Effective CTAs help guide users toward becoming leads or clients by driving engagement and interest.
Sales
Conversion rate
This is the rate at which you move someone along a sales funnel. There are five conversion rates financial advisers/planners need to understand:
The headline conversion rate: This shows the number of enquiries you need to take on a new client.
Calculation: Total number of new clients taken on ÷ total number of new enquiries
Right fit rate: This shows the number of enquiries from 'right fit' prospects – those you want to work with – and helps you understand whether your marketing is working.

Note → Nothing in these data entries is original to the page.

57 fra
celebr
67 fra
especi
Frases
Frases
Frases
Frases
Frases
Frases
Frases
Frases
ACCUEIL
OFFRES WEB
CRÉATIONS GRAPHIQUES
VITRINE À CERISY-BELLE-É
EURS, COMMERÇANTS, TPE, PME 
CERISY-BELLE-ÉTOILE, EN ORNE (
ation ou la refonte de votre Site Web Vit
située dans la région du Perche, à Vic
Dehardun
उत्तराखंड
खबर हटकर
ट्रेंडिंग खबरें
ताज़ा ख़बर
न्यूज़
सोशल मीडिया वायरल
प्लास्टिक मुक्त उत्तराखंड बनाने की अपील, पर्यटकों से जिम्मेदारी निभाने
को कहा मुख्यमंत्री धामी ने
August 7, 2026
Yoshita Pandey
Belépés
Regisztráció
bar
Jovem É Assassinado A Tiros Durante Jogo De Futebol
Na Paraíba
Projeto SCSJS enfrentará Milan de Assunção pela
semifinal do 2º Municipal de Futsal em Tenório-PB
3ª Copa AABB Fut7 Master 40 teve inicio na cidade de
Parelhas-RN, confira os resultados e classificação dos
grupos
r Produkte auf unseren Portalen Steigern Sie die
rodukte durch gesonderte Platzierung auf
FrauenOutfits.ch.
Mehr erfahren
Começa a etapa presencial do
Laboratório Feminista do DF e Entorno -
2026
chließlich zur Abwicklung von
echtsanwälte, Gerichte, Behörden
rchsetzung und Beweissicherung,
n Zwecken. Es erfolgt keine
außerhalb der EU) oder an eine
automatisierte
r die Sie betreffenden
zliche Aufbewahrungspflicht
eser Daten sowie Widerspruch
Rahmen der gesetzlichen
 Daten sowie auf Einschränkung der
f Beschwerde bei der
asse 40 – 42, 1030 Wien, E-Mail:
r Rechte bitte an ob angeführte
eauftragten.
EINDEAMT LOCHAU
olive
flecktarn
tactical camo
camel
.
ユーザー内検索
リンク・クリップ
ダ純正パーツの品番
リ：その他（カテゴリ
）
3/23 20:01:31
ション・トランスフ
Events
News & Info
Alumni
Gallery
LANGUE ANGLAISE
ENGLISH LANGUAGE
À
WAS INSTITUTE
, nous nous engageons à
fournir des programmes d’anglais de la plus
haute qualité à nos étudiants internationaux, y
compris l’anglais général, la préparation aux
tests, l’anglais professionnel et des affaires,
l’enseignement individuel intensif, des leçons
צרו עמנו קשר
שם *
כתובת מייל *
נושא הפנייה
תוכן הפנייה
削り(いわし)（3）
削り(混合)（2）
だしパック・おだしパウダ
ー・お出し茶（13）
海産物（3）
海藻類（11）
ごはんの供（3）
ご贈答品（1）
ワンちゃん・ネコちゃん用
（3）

Calculation: Total number of 'right fit' enquiries ÷ total number of new enquiries
First meeting conversion rate: This helps you understand whether your processes for booking first meetings with new prospects are working (a surprising number of firms aren’t good at this).
Calculations: Total number of first meetings ÷ total number of new enquiries, or total number of first meetings ÷ total number of 'right fit' enquiries
First meeting to client conversion rate: This helps you determine whether your pricing, proposition, processes, and sales techniques are working.
Calculation: Total number of new clients ÷ total number of first meetings
Recommendation rate: This helps you understand if you’re maximising the recommendation opportunity.
Calculation: Total number of recommendations received in a year ÷ total number of clients
CRM (Customer Relationship Management) system
This is software used to manage interactions with prospects helping you to convert more of them into clients.
Examples include Salesforce, Pipedrive and HubSpot.
Lead nurturing
Lead nurturing refers to the process of turning prospects into clients.
The better you and your business nurtures prospects, the higher your conversion rate will be.
This saves money because you’ll need to spend less on marketing while your business will operate more efficiently.
Retargeting
An online advertising strategy, usually using social media or display ads on other platforms, targeting people who’ve been to your website and encouraging them to return.
CAC (Client or customer acquisition cost):
This represents the total cost of acquiring a new client, including marketing and sales expenses.
Ideally businesses want their CAC to be as low as possible.
Referrals and recommendations from existing clients always have the lowest CAC compared to other options.
Churn rate
The percentage of clients who no longer use your services, compared to new clients coming on board.
While some churn is inevitable, keeping it to a minimum improves business efficiency and helps to reduce marketing spend.
This concludes this four-part mini-series on marketing jargon.
We hope it has helped you understand some of the terms loved by marketers and often misunderstood by advisers and financial planners.